File Photo: Tunisian soldiers gather near the border with Algeria around Mount Chaambi, western Tunisia August 2, 2013 (Photo: Reuters)
A landmine killed a Tunisian army officer on Monday in the Mount Chaambi border region, where security forces have for months been hunting Al-Qaeda linked militants, the defence ministry said.
Captain Youssef Dridi, a military engineer, died in the blast, which occurred at the end of an "operational mission" and which lightly injured another soldier, the official TAP news agency quoted the ministry spokesman as saying.
Since last December, the security forces have been tracking jihadists holed up in the remote Mount Chaambi region that straddles the Algerian border.

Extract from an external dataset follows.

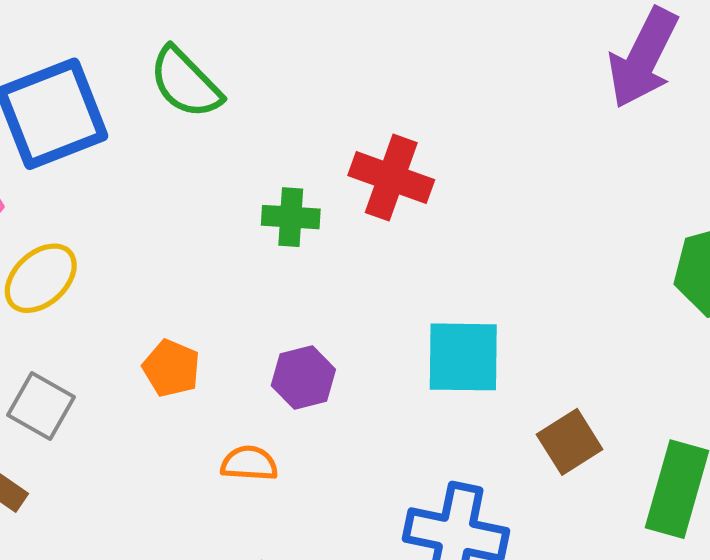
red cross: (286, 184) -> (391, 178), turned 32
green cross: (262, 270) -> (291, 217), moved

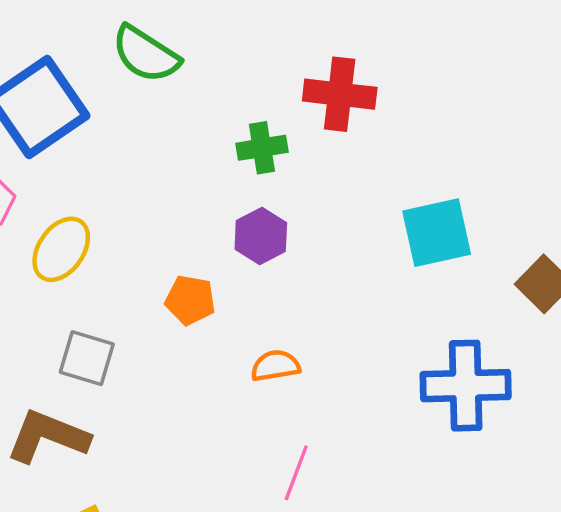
purple hexagon: (303, 377) -> (261, 236), moved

The area has been mined with homemade bombs, which are thought to have killed more than 15 soldiers and police so far this year, while a number of militants have also been killed by the Tunisian forces.
But the defence ministry has admitted it lacks the resources to comprehensively defeat the group.
Since the 2011 revolution that toppled Zine El Abidine Ben Ali and ignited the Arab Spring, Tunisia has been rocked by violence blamed on radical Islamist groups who had been suppressed under the former dictator, with the attacks multiplying in recent months.
The authorities blame Ansar al-Sharia, Tunisia's main Salafist movement, which they have branded a "terrorist organisation" with ties to Al-Qaeda. They have also implicated the group in the killing of two opposition politicians this year.
The group has always denied resorting to violence.